==== Selected text

# Math ASCII Notation Demo

Mathematical content on Apronus.com is presented in Math ASCII Notation which can be properly displayed by all Web browsers because it uses only the basic set of characters found on all keyboards and in all fonts.

The purpose of these pages is to demonstrate the power of the Math ASCII Notation. In principle, it can be used to write mathematical content of any complexity. In practice, its limits can be seen when trying to write complicated formulas (containing, for example, variables with many indexes or multiple integrals).

Despite its limitations the Math ASCII Notation has much expressive power, as can be seen from browsing through these pages.

Integral(0,pi,cos(2x),dx) = ???
Integral(0,pi,cos(2x),dx) = 0
hint: [ sin(2x)/2 ]' = cos(2x)
Integral(0,pi,sin(x)sin(x),dx) = ???
Integral(0,pi,sin(x)sin(x),dx) = pi/2
There are at least two ways:
(1) integrate by parts: page 87 in OLDTIMER
(2) use: 2sin(x)sin(x) = 1-cos(2x), and then Integral(0,pi,cos(2x),dx)=0
Integral(-1,1,sqrt(1-x^2),dx) = ???
Integral(-1,1,sqrt(1-x^2),dx) = pi/2
hint: x=cos(t), later use: Integral(0,pi,sin(x)sin(x),dx) = pi/2
Notice the significance of this integral.

========
==== Records

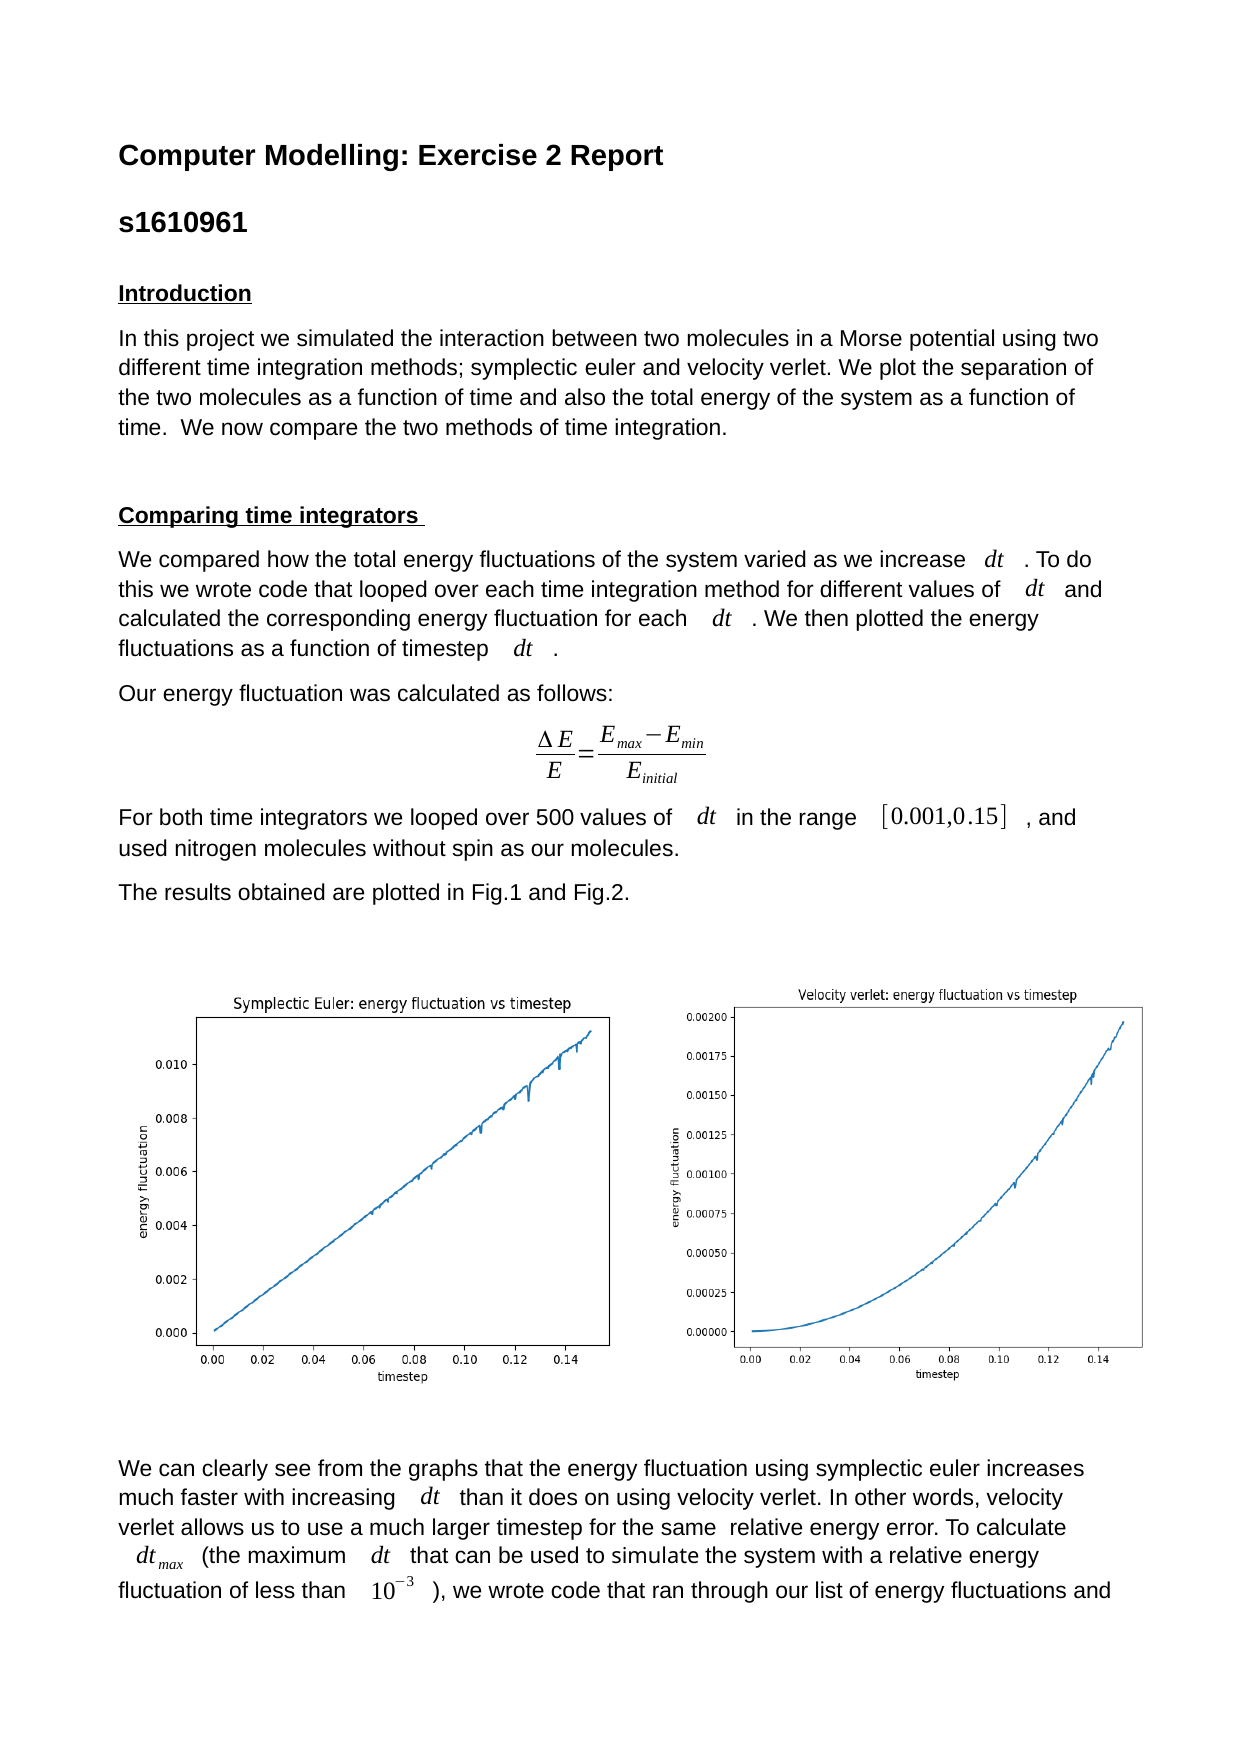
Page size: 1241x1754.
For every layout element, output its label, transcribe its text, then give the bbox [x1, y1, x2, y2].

========
==== Records

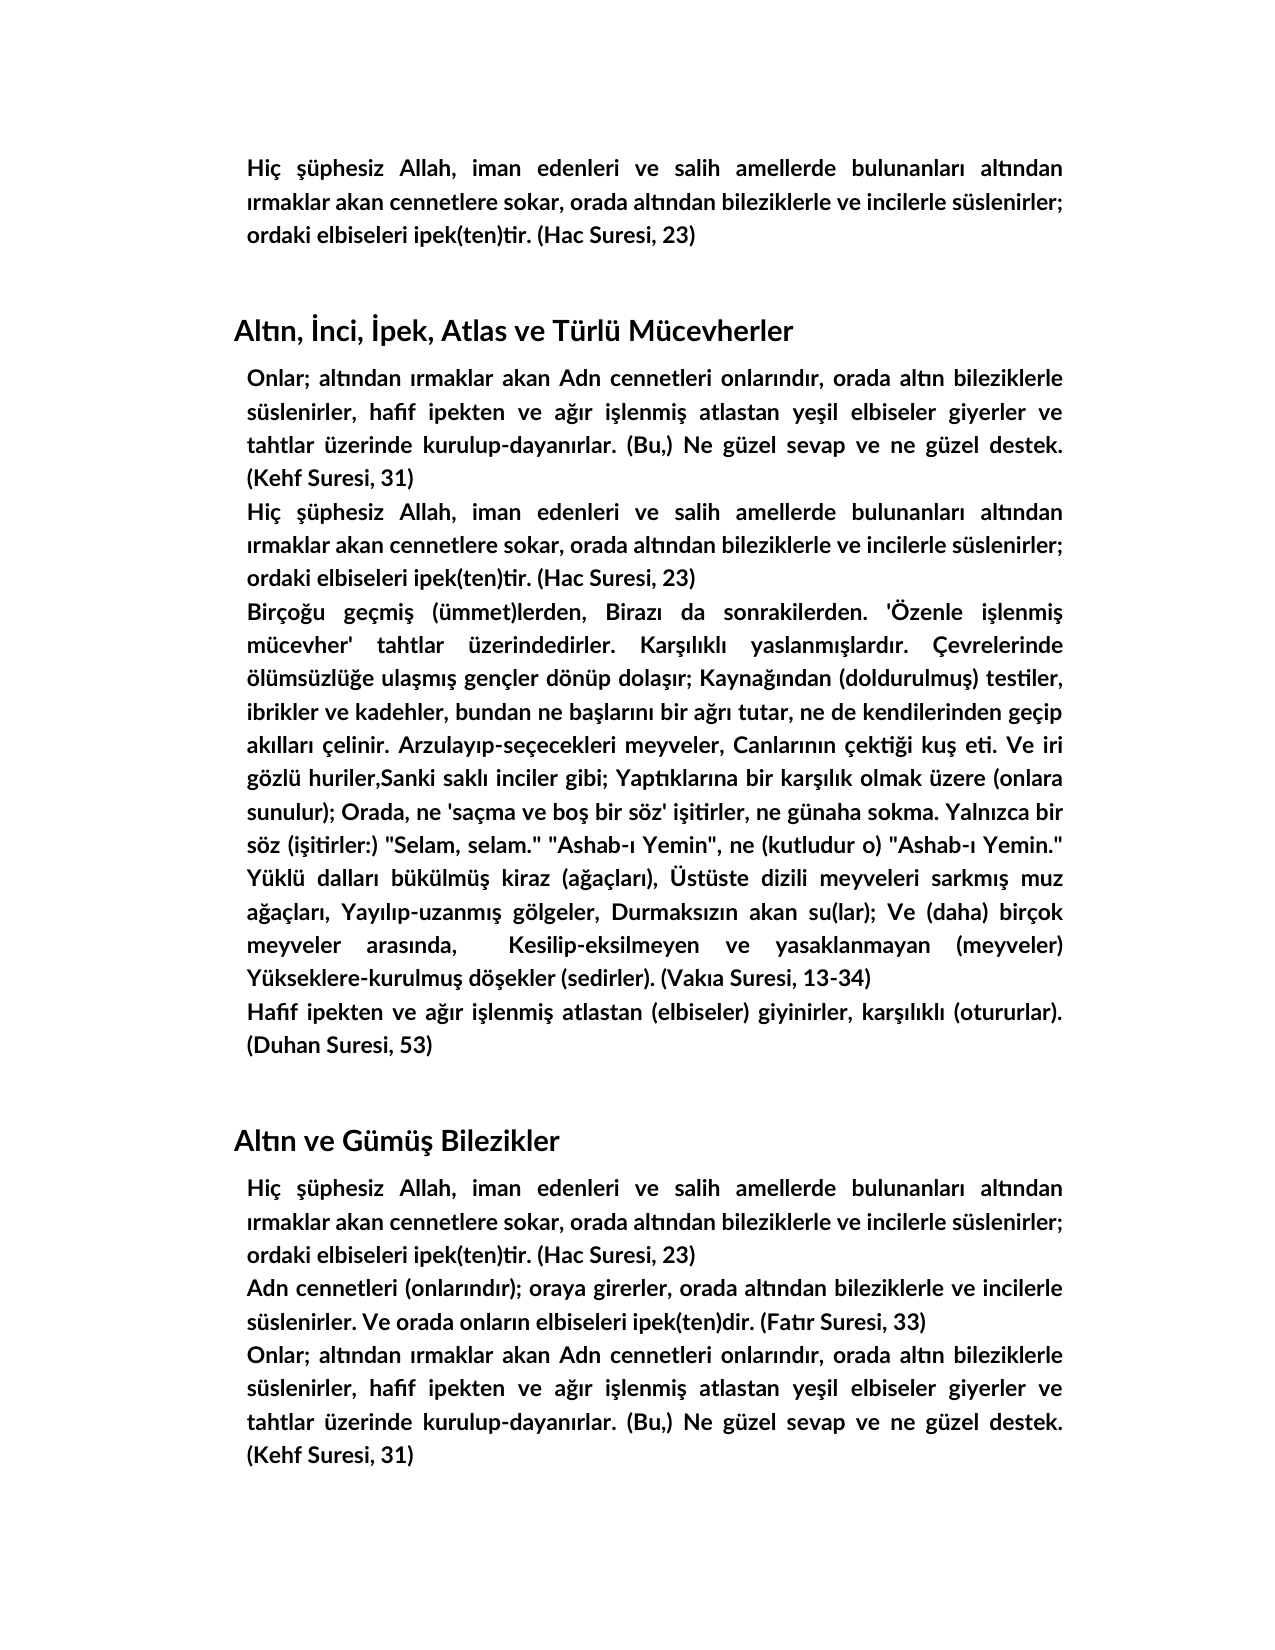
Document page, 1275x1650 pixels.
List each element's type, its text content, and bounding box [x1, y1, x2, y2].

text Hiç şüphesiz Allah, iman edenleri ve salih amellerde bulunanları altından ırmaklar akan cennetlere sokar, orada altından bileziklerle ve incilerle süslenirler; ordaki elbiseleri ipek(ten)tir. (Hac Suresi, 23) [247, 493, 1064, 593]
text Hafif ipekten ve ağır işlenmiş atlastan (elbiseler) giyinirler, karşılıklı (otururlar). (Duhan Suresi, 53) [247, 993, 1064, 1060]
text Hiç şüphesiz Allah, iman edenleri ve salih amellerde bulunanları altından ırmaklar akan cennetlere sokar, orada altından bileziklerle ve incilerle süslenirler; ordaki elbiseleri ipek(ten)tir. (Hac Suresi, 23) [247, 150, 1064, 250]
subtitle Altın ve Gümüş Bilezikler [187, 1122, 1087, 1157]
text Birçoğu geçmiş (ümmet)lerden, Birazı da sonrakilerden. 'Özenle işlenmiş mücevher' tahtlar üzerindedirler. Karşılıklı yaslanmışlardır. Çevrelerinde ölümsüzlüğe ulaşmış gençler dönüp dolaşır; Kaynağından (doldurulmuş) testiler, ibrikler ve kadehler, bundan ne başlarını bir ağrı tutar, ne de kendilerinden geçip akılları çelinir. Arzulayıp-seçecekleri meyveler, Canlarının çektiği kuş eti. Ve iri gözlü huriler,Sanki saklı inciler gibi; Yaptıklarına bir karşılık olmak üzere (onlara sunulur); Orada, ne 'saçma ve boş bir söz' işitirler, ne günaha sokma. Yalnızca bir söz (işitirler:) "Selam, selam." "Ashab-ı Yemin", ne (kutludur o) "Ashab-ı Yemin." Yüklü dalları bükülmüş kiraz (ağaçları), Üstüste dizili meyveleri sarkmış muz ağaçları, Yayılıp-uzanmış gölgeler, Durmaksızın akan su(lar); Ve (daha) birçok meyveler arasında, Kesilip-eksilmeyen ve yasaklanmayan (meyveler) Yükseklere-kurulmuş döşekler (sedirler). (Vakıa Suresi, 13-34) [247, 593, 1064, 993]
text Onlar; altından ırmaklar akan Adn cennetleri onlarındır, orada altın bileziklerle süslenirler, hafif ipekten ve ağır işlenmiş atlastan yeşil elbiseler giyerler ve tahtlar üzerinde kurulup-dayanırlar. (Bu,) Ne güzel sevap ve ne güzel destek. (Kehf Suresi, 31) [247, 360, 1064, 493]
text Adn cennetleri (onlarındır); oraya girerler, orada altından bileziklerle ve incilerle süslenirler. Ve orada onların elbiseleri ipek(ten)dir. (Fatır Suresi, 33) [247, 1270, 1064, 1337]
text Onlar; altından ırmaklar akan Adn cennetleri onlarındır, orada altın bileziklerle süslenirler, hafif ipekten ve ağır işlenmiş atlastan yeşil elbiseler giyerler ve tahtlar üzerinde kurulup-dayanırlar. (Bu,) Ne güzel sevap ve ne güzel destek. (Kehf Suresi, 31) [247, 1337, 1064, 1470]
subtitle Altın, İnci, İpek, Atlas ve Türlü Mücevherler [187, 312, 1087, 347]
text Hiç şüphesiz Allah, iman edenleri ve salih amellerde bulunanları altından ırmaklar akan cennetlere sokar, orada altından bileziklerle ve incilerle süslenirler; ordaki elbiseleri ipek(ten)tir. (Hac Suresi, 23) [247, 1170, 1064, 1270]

========

### What is asked
1. Translate this sentence from the Math ASCII Notation demo into Spanish: "Despite its limitations the Math ASCII Notation has much expressive power, as can be seen from browsing through these pages."
2. Rename "Integral" to "Int" in the Math ASCII Notation demo, and write out the part from "Despite its limitations" to "sin(2x)/2 ]' = cos(2x)" with that change.

### Per-task answers
1. A pesar de sus limitaciones, la Math ASCII Notation tiene un gran poder expresivo, como se puede ver al recorrer estas páginas.

2.
Despite its limitations the Math ASCII Notation has much expressive power, as can be seen from browsing through these pages.

Int(0,pi,cos(2x),dx) = ???
Int(0,pi,cos(2x),dx) = 0
hint: [ sin(2x)/2 ]' = cos(2x)